Solar wrote:$200 actually isn't that bad considering the FPGA used in G-Sync appears to retail at roughly $1000. As long as we have access to the features it might offer such as being programmable for mods or future updates, it should be well worth the price.
Wow -- which FPGA would that be? I guess they haven't come up with dedicated circuit (ASIC) for G-SYNC use just yet, at least for 1920x1080p 120Hz.
AMD's FreeSync isn't running at 1920x1080 120Hz, so presumably, the FPGA is necessary here.
Either way, the motion quality during 40fps-50fps looked like a greater-than-$200 GPU upgrade, e.g. it sort of looked like I upgraded the GPU massively (more than $200 worth!) for recent highly-variable-framerate games such as Crysis 3 and Battlefield 4, the use of G-SYNC really helps since those games are often too slow to benefit well from LightBoost.

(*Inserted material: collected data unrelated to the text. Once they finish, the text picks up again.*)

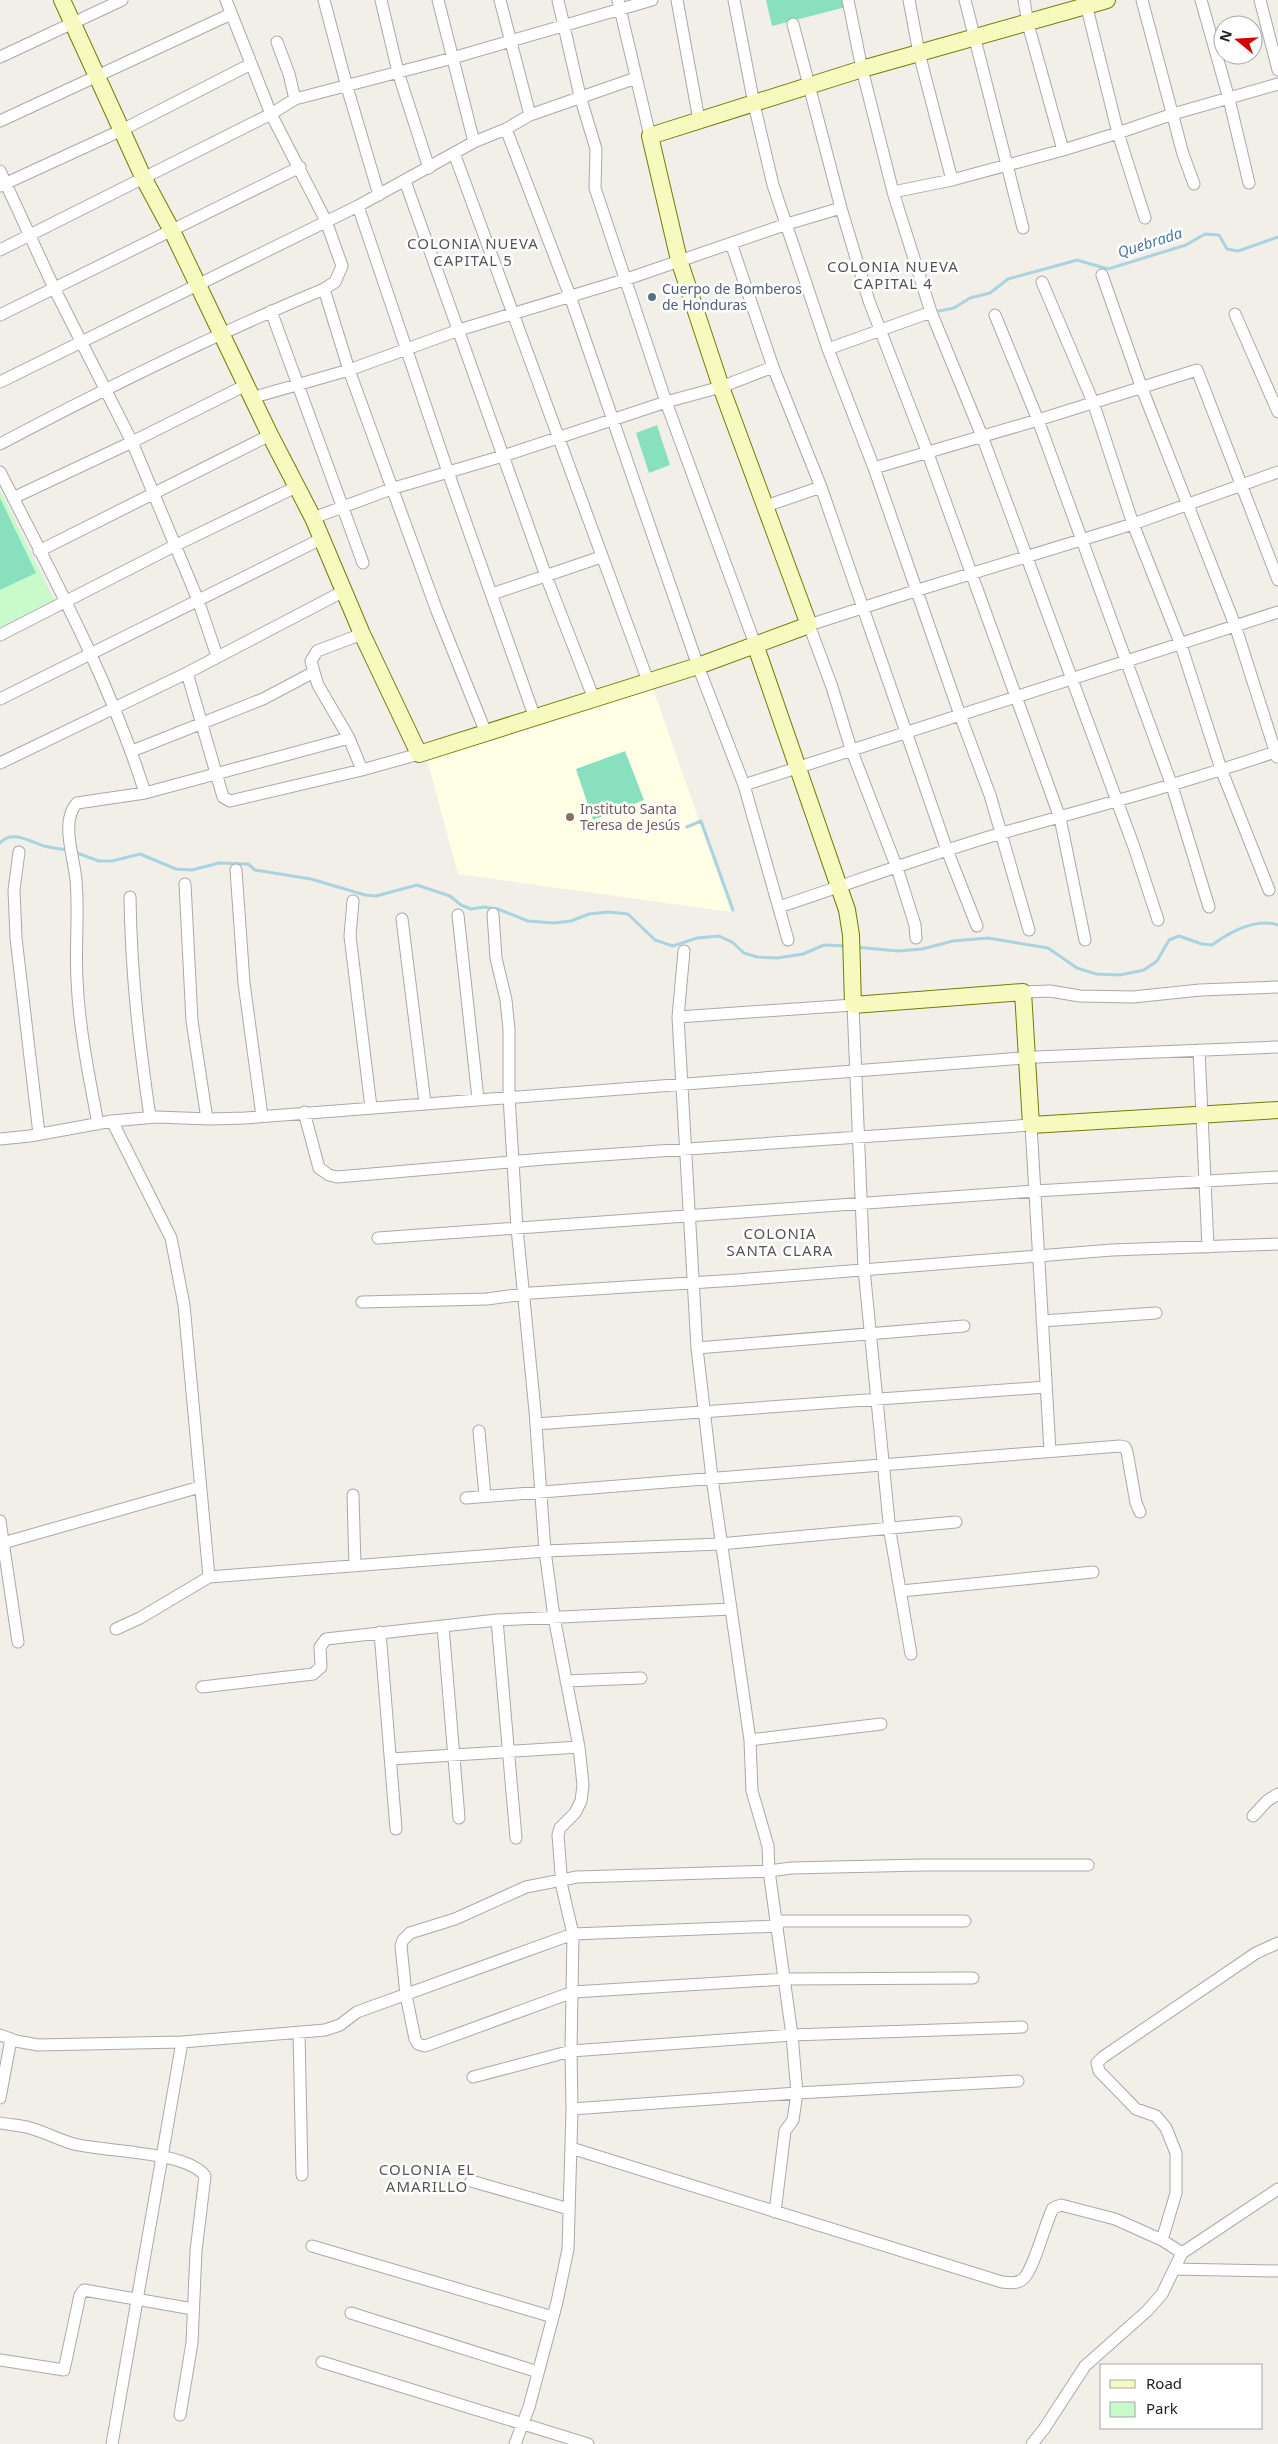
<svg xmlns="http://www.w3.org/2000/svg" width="1278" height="2444" viewBox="0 0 1278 2444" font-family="'Noto Sans',sans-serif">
<rect width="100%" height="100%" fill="#f2efe9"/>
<!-- education -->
<path fill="#ffffe5" d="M652,686L731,912L458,874L427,759Z"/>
<!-- park -->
<path fill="#c8facc" d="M0,490L54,600L0,627Z"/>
<!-- pitch -->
<path fill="#88e0be" d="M766,0H844L846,7L772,26Z
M657,425L670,465L649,473L636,433Z
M0,498L36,573L0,590Z
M625,751L644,800L593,820L576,769Z"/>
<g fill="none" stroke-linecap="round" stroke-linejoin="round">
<!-- stream -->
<path stroke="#aad3df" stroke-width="3" d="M939,311L954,308L970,298L990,293L1008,279L1052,267L1077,260L1108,269L1186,245L1205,234L1219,235L1227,249L1238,251L1278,237
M687,827L701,821L733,910
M0,843C12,829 30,842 44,846C52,848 60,849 68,850
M74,852L99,861H112L140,854L176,869L192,870L219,863L248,864L255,870L311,879L365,895L376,896L417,885L450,896L461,905L471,909L484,907L498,909L528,921L554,923L571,921L589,914L609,912L628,914L655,940L673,946L697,938L719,936L732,942L744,953L757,957L777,958L803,954L824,945L847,946
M855,947L898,951L922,949L953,941L988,938L1048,948L1077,968L1096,974L1120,975L1144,970L1157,961L1169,940L1179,936L1202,944L1212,945C1230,932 1256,918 1278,925"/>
<!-- street casing -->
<g stroke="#a9a9a9" stroke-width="13">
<path id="street" d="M226,0L271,114L326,221L342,266L335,282L324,289L349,370L437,611L486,733
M324,0L347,87L379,195
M381,0L398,72L429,168
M438,0L474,142
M500,0L530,115
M558,0L580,96L596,149L595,188L666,402L755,644
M618,0L650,136
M677,0L699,120
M734,0L754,104L773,185L828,349L874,468L960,715L990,795L1029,930
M848,0L862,69L893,192L931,312L982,436L1134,847L1158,920
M909,0L919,53L952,180
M965,0L1023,228
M1024,0L1028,24L1063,150
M1085,0L1118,133L1145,218
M1142,0L1183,154L1194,184
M1201,0L1229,99L1249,183
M1260,0L1278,70
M793,24L841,208L869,301L927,451L1060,818L1085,940
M277,42L289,74L295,99
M0,57L122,0
M0,121L231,14
M506,129L570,296L698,666L744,785L788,940
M454,153L648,681
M0,171L54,288L132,442L198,600L217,656
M405,181L546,576L594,699
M0,186L122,130L251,64
M893,192L952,180L1063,150L1118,133L1173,114L1278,84
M358,206L448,472L535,718
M731,243L773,367L821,487L947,850L977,926
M0,250L271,114L295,99L449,59L652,0
M1102,275L1141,386L1235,625L1277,757
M1042,282L1093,402L1133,524L1181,645L1221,769L1269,890
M271,311L363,563
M1235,314L1278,412
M0,315L300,167
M995,315L1038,420L1172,786L1209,907
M828,349L931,312
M0,382L358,206L474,142L506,129L530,115L636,78
M251,398L349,370L459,330L624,280L787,224L841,208
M0,444C106,388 213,335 324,289
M874,468L1038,420L1197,370L1278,580
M0,472C53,576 110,681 145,793
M13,498L132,442L246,385
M766,506L821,487
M313,518L394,488L503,456L666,402L721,387L773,367
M39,551L270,435
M492,594L601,557
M0,635L174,546L298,486
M314,672L311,661L317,651L362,634
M187,673L223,797L230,801L362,770L419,754
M0,699L321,539
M132,751L263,699L314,672L318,685L349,738L362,770
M0,763L187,673L344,591
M744,785L1278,612
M19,852L14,890L16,938L39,1134
M236,870L244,983L262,1116
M185,884L192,1021L207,1119
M130,897C131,973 139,1042 150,1117
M353,901L350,936L371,1107
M779,907C854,882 927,855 1002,833C1095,807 1187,782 1278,751
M493,914L496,958L506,1000L509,1029V1096L517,1228L535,1411L545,1551L554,1617L579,1747L583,1785L581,1801L575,1813L560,1828L558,1835L562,1887L573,1934L571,2051L572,2109L568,2249L557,2302L529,2407L515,2444
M458,915L478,1099
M402,919L425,1103
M916,938L915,925L897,868L851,749L832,687L809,625L918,590L1133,524L1278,472
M684,951L678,1017L697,1348L712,1478L750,1740L752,1791L768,1846L769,1871L577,1877L526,1887L455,1919L410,1933L403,1940L401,1946L406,1995L415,2039L418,2044L425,2046L573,1992L785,1979L973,1978
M1023,992L1050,991L1080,996L1133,997L1200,990L1278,987
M678,1017L853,1005L864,1269L890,1532L911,1654
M1199,1050L1208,1247
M304,1112L319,1168L329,1175L337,1177L544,1159L1031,1125L1050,1451
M112,1121L171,1238L184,1305L209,1577L545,1551L720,1544L956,1522
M98,1124C89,1076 79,1028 77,980C75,947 79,913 76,880C74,857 60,821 77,803L145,793L349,738
M0,1139L30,1136L112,1121L156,1117L210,1119L245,1118L1036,1057L1278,1047
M378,1238L1035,1191L1278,1177
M362,1302L487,1299L531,1293L737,1280L1112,1250L1278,1244
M1042,1321L1156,1313
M697,1348L964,1326
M536,1424L1046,1387
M479,1431L485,1496
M353,1495L355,1566
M466,1498L1120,1446L1125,1447L1127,1452L1136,1503L1140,1512
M0,1521L18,1642
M3,1543L200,1487
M901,1591L1093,1572
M497,1620L516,1838
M443,1626L459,1818
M116,1629L140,1618L209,1577
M380,1632L396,1829
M566,1681L641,1678
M202,1687L313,1674L321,1667L320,1647L326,1639L497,1620L731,1609
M750,1740L881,1724
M391,1759L579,1747
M1253,1816L1267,1801L1278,1794
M777,1921H965
M299,2033L302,2175
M0,2035L16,2041L38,2045L182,2042L325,2030L340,2025L357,2012L573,1934L778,1926
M473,2077L571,2051L792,2035L1022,2027
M0,2098L11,2039
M572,2109L797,2093L1018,2081
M0,2123C10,2125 21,2125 30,2128C45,2132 59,2140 74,2144C105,2152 187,2151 205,2176L196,2251L192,2343L180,2415
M571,2148L1002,2282C1010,2283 1018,2284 1024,2278C1034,2268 1045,2224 1053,2208L1061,2205L1115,2219L1162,2240L1182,2253L1162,2294L1147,2311L1085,2366L1044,2429L1032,2444
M471,2181L569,2209
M775,2212L785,2131L793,2120L797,2093L792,2035L769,1871L791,1868L923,1865H1088
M1162,2240L1176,2193V2153L1166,2128L1156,2116L1136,2109L1099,2071L1097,2063L1103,2057L1256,1953L1278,1943
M312,2246L553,2317
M1182,2253L1278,2189
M1174,2269L1278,2271
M351,2313L538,2372
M0,2360L64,2370L80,2295L84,2290L193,2309
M322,2362L588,2444
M112,2444L182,2042"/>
</g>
<!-- secondary casing -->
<g stroke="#707d05" stroke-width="18">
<path id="secondary" d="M62,0L144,179L172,231L270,435L313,518L362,634L419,754L698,666L809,625L721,387L679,260L650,136L862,69L1107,0
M755,644L847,910L851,935L853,1005L1023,992L1031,1125L1278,1110"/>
</g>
<!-- street -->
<use href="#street" stroke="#fff" stroke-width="11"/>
<!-- secondary -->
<use href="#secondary" stroke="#f7fabf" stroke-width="16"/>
</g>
<!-- markers -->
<circle fill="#5c6f8a" stroke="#fff" stroke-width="2" cx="652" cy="297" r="5"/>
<circle fill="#8d6e63" stroke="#fff" stroke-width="2" cx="570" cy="817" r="5"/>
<g text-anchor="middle" stroke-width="5" stroke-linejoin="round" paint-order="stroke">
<!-- service labels -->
<g font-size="14" fill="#4e5e75" stroke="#fff" text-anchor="start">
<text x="662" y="294">Cuerpo de Bomberos<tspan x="662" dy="16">de Honduras</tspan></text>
</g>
<!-- education labels -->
<g font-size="14" fill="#785e54" stroke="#fff" text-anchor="start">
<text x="580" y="814">Instituto Santa<tspan x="580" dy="16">Teresa de Jesús</tspan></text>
</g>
<!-- water labels -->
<g font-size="15" font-style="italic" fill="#4a7aab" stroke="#fff">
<text transform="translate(1150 243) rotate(-18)" y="5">Quebrada</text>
</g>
<!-- neighbourhood labels -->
<g font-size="15" letter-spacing="1" fill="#555" stroke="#fff">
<text x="473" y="249">COLONIA NUEVA<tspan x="473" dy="17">CAPITAL 5</tspan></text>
<text x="893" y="272">COLONIA NUEVA<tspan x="893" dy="17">CAPITAL 4</tspan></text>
<text x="780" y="1239">COLONIA<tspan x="780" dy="17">SANTA CLARA</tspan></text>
<text x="427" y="2175">COLONIA EL<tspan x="427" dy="17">AMARILLO</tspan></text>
</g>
</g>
<!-- legend -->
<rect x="1100" y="2364" width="162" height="65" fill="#ffffff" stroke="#a7a7a7"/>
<rect x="1110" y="2380" width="25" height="8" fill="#f7fabf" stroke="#a7a7a7"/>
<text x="1146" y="2389" font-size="15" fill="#222222">Road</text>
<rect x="1110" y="2402" width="25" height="15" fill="#c8facc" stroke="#a7a7a7"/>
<text x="1146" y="2414" font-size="15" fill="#222222">Park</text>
<!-- north arrow -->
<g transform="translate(1238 40) rotate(288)"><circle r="24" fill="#ffffff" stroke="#a7a7a7"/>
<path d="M0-4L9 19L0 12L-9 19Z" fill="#d40000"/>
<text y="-8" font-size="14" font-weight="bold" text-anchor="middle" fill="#222222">N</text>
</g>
</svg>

Although I prefer 120fps strobed, my eyes clearly preferred smooth 45fps G-SYNC (fps=Hz) over stuttery 80fps non-G-SYNC (fps!=Hz) non G-SYNC. G-SYNC gave Crysis 3 a permanent "framerate matching Hertz" look even when the framerate fluctuated. Only rare stutters (caused by disk loading / background computer activity) occured, all the remaining GPU stutters went away. The animation at
http://www.testufo.com/stutter#demo=gsync shows how G-SYNC can pull off seamless, stutterless framerate transitions. (Well you do get the low framerate feel regular stutter at 30fps, but you don't get any erratic stutter during frame rate transition). If I was using a GPU that limited me to 50fps frequently (e.g. even Titan during Crysis 3 at Ultra settings, get brought to knees very often), G-SYNC improves motion quality more than LightBoost does.